* WHAT TO WORK ON *
Reproduce every one of the following lines word for word, leaving out the pictures.
______________________________
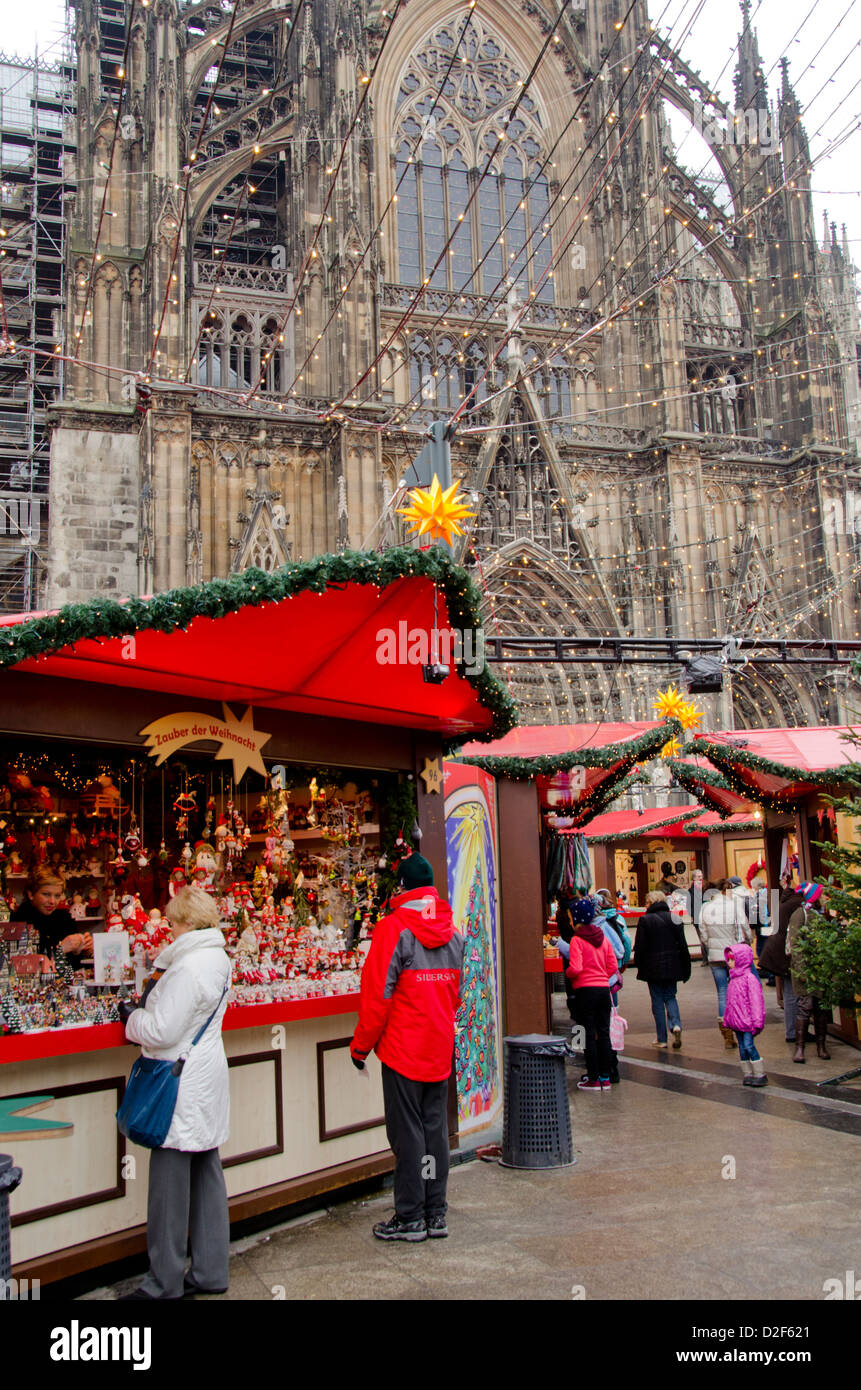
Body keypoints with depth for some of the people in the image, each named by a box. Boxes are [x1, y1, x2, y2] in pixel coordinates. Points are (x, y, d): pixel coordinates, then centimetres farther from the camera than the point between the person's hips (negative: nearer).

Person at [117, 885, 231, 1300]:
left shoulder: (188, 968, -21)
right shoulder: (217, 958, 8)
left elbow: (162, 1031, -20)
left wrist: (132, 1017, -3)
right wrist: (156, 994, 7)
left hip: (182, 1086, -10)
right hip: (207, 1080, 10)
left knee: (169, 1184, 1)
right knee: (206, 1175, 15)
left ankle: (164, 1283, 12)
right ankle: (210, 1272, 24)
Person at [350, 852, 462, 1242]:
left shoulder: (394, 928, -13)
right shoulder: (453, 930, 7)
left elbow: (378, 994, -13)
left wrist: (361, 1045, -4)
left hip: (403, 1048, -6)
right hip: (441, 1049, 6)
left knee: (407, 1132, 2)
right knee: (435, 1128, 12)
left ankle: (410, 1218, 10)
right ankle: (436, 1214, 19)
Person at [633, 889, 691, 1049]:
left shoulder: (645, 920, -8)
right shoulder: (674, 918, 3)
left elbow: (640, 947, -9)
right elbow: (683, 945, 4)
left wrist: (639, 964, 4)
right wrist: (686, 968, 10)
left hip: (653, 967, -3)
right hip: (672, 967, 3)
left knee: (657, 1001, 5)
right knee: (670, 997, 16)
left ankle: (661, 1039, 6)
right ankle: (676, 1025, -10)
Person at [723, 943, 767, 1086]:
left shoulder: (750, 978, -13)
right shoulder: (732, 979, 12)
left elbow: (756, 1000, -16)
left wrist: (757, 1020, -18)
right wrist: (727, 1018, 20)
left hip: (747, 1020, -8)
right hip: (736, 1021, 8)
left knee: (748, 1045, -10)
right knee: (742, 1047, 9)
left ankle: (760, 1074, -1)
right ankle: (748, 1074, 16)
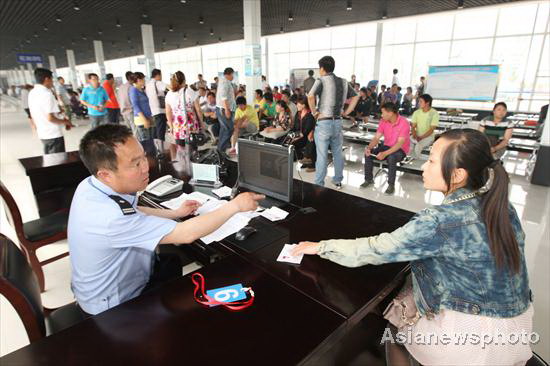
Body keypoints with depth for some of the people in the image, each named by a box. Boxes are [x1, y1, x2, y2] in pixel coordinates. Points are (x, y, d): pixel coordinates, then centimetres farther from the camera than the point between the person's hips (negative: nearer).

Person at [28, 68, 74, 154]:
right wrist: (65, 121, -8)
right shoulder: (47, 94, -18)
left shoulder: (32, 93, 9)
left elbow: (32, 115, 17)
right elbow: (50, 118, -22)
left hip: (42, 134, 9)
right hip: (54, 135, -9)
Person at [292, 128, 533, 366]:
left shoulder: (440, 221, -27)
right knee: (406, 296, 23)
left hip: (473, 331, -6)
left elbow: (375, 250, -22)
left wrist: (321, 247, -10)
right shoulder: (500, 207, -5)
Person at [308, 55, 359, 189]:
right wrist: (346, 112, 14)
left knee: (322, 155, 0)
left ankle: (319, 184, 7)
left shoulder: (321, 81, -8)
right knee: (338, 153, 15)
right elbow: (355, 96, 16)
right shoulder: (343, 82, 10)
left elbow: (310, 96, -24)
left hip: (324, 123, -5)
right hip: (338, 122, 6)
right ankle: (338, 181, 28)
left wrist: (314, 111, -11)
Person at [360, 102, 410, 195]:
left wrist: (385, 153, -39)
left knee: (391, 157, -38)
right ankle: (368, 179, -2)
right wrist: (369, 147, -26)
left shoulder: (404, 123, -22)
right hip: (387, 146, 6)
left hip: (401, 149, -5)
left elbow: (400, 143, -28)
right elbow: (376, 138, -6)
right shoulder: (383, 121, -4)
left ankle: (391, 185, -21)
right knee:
______________________________
* EXPECTED ANSWER *
Body keypoints with depth for some of the people in the image, each named by a box. Boxes are [x1, y1, x2, y2] in pixel coordinates. Points are (x, y, d): pixel coordinates, then centimetres farther from the camera than the point between the person's hips (negative: nearer).

Person at [117, 885, 231, 1300]:
left shoulder: (188, 968, -21)
right shoulder: (217, 958, 8)
left elbow: (162, 1031, -20)
left wrist: (132, 1017, -3)
right wrist: (156, 994, 7)
left hip: (182, 1086, -10)
right hip: (207, 1080, 10)
left knee: (169, 1184, 1)
right knee: (206, 1175, 15)
left ankle: (164, 1283, 12)
right ankle: (210, 1272, 24)
Person at [350, 852, 462, 1242]:
left shoulder: (394, 928, -13)
right shoulder: (453, 930, 7)
left elbow: (378, 994, -13)
left wrist: (361, 1045, -4)
left hip: (403, 1048, -6)
right hip: (441, 1049, 6)
left knee: (407, 1132, 2)
right knee: (435, 1128, 12)
left ankle: (410, 1218, 10)
right ankle: (436, 1214, 19)
Person at [633, 889, 691, 1049]:
left shoulder: (645, 920, -8)
right shoulder: (674, 918, 3)
left elbow: (640, 947, -9)
right elbow: (683, 945, 4)
left wrist: (639, 964, 4)
right wrist: (686, 968, 10)
left hip: (653, 967, -3)
right hip: (672, 967, 3)
left knee: (657, 1001, 5)
right knee: (670, 997, 16)
left ankle: (661, 1039, 6)
right ankle: (676, 1025, -10)
Person at [723, 943, 767, 1086]:
left shoulder: (750, 978, -13)
right shoulder: (732, 979, 12)
left elbow: (756, 1000, -16)
left wrist: (757, 1020, -18)
right wrist: (727, 1018, 20)
left hip: (747, 1020, -8)
right hip: (736, 1021, 8)
left knee: (748, 1045, -10)
right knee: (742, 1047, 9)
left ankle: (760, 1074, -1)
right ankle: (748, 1074, 16)
Body keypoints with depth for some of the people in the image, each named by a box. Boxes are [x1, y1, x2, y2] in pixel coordinates. Points are (x, y, d): pixel coordinates, then centimetres farther from the camera than the point between the person's hips (negative: nearer).

Person at [28, 68, 74, 154]:
right wrist: (65, 121, -8)
right shoulder: (47, 94, -18)
left shoulder: (32, 93, 9)
left elbow: (32, 115, 17)
right elbow: (50, 118, -22)
left hip: (42, 134, 9)
right hip: (54, 135, -9)
Person at [292, 128, 533, 366]:
left shoulder: (440, 221, -27)
right knee: (406, 296, 23)
left hip: (473, 331, -6)
left elbow: (375, 250, -22)
left wrist: (321, 247, -10)
right shoulder: (500, 207, -5)
Person at [308, 55, 359, 189]:
right wrist: (346, 112, 14)
left knee: (322, 155, 0)
left ankle: (319, 184, 7)
left shoulder: (321, 81, -8)
right knee: (338, 153, 15)
right elbow: (355, 96, 16)
right shoulder: (343, 82, 10)
left elbow: (310, 96, -24)
left hip: (324, 123, -5)
right hip: (338, 122, 6)
right ankle: (338, 181, 28)
left wrist: (314, 111, -11)
Person at [360, 102, 410, 195]:
left wrist: (385, 153, -39)
left knee: (391, 157, -38)
right ankle: (368, 179, -2)
right wrist: (369, 147, -26)
left shoulder: (404, 123, -22)
right hip: (387, 146, 6)
left hip: (401, 149, -5)
left elbow: (400, 143, -28)
right elbow: (376, 138, -6)
right shoulder: (383, 121, -4)
left ankle: (391, 185, -21)
right knee:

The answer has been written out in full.